Light from Plants. In Sweden a very curious phenomenon has been observed on certain flowers by M. Haggern, lecturer in natural history. One evening he perceived a faint flash of light repeatedly dart from a marigold. Surprised at such an uncommon appearance, he resolved to examine it with attention; and, to be assured it was no deception of the eye, he placed a man near him, with orders to make a signal at the moment when he observed the light. They both saw it constantly at the same moment.

The light was most brilliant on marigolds of an orange or flame colour; but scarcely visible on pale ones.

The flash was frequently seen on the same flower two or three times in quick succession; but more commonly at intervals of several minutes: and when several flowers in the same place emitted their light together, it could be observed at a considerable distance.

This phenomenon was remarked in the months of July and August at sun-set, and for half an hour, when the atmosphere was clear; but after a rainy day, or when the air was loaded with vapours, nothing of it was seen.

The following flowers emitted flashes, more or less vivid, in this order:

1. The marigold, *glandula officinalis*. 2. Monk's-hood, *tropaeolum majus*. 3. The orange-lily, *lilium bulbiferum*. 4. The Indian pink, *tagetes patula* &c.

To discover whether some little insects or phosphoric worms might not be the cause of it, the flowers were carefully examined, even with a microscope, without any such being found.

From the rapidity of the flash, and other circumstances, it may be conjectured that there is something of electricity in this phenomenon. It is well known, that when the pistil of a flower is impregnated, the pollen bursts away by its elasticity, with which electricity may be combined. But M. Haggern, after having observed the flash from the orange lily, the antherae of which are a considerable space distant from the petals, found that the light proceeded from the petals only; whence he concludes, that this electric light is caused by the pollen, which, in flying off, is scattered on the petals. Whatever be the cause, the effect is singular and highly curious.

Lights, in painting, are those parts of a piece which are illuminated, or that lie open to the luminary, by which the piece is supposed to be enlightened; and which, for this reason, are painted in bright vivid colours.

In this sense, light is opposed to shadow.

Different lights have very different effects on a picture, and occasion a difference in the management of every part. A great deal therefore depends on the painter's choosing a proper light for his piece to be illuminated by; and a great deal more, in the conduct of the lights and shadows, when the luminary is pitched upon.

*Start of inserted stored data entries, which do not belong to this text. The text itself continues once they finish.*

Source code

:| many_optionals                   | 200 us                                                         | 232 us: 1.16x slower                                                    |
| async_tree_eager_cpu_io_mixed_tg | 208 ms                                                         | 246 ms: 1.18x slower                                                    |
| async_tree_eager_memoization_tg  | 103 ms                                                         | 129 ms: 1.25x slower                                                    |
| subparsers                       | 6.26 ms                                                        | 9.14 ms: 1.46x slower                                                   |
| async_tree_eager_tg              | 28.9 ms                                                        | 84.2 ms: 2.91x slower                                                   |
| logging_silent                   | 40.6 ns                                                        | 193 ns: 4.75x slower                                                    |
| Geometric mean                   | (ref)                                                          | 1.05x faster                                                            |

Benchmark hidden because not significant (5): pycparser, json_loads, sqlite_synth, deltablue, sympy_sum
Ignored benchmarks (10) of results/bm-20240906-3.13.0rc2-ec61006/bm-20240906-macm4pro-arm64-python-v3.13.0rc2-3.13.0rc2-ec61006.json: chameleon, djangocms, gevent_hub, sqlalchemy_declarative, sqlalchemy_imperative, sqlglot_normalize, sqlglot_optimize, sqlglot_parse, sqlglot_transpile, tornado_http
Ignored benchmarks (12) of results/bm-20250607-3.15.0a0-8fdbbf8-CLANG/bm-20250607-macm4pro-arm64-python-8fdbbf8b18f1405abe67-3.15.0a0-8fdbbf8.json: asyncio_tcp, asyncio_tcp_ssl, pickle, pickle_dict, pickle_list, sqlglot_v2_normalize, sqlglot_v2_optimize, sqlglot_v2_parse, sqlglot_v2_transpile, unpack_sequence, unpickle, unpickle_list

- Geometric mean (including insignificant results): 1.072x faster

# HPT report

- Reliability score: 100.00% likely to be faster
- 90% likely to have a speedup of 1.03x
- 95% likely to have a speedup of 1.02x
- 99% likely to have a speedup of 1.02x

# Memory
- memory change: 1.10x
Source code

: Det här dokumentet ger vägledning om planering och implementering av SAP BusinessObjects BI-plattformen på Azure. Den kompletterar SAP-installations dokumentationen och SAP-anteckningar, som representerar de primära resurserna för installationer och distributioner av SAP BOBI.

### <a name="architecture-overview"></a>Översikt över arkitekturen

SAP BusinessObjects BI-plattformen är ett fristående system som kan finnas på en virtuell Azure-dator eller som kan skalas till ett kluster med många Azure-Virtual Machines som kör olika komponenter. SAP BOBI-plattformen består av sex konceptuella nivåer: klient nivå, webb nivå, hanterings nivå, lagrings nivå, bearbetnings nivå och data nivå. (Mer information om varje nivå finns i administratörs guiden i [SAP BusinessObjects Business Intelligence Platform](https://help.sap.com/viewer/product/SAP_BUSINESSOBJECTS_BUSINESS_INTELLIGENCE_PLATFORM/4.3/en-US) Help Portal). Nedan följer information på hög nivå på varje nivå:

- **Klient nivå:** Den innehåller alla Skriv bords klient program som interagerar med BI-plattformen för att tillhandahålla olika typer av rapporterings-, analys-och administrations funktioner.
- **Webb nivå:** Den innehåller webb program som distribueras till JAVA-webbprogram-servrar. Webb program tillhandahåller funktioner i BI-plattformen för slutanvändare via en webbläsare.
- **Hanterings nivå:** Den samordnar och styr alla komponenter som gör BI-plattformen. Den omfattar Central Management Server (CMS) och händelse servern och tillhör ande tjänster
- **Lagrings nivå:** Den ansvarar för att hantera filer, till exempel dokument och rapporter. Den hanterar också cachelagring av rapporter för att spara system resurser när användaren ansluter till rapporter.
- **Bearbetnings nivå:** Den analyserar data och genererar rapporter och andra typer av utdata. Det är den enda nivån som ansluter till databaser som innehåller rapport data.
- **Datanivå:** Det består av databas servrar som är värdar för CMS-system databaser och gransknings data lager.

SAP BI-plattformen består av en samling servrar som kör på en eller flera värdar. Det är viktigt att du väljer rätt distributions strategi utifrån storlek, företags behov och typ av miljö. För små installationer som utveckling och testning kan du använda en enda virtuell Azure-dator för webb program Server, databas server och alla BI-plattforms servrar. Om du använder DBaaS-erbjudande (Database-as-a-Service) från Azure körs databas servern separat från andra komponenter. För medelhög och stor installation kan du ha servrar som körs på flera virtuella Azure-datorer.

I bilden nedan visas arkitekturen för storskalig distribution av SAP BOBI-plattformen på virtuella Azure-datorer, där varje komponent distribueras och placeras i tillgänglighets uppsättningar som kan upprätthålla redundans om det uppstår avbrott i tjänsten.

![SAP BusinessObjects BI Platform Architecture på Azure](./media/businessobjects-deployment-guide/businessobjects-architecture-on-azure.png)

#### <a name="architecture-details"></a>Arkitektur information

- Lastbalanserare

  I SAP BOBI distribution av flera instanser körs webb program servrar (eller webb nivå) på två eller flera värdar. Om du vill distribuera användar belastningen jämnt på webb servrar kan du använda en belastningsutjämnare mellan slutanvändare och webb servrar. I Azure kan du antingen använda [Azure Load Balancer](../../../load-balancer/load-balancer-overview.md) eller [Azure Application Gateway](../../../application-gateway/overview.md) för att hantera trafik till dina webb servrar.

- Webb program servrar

The strength and relievo of a figure, as well as its gracefulness, depend entirely on the management of the lights, and the joining of those to the shadows.

The light a figure receives is either direct or reflected; to each of which special regard must be had. The doctrine of lights and shadows makes that part of painting called chiaroscuro.

Light-Horse, an ancient term in our English customs, signifying an ordinary cavalier or horseman lightly armed, and so as to enter a corps or regiment; in opposition to the men-at-arms, who were heavily accoutred, and armed at all points. See Light-Horses.

Light-House, a building erected upon a cape or promontory on the sea-coast, or upon some rock in the sea, and having on its top in the night-time a great fire, or light formed by candles, which is constantly attended by some careful person, so as to be seen at a great distance from the land. It is used to direct the shipping on the coast, that might otherwise run ashore, or steer an improper course when the darkness of the night and the uncertainty of currents, &c. might render their situation with regard to the shore extremely doubtful. Lamp-lights are, on many accounts, preferable to coal-fires or candles; and the effect of these may be increased by placing them either behind glass-hemispheres, or before properly disposed glass or metal reflectors, which last method is now very generally adopted. See Beacons.

Light-Room, a small apartment, inclosed with glass-windows, near the magazine of a ship of war. It is used to contain the lights by which the gunner and his assistants are enabled to fill cartridges with powder to be ready for action.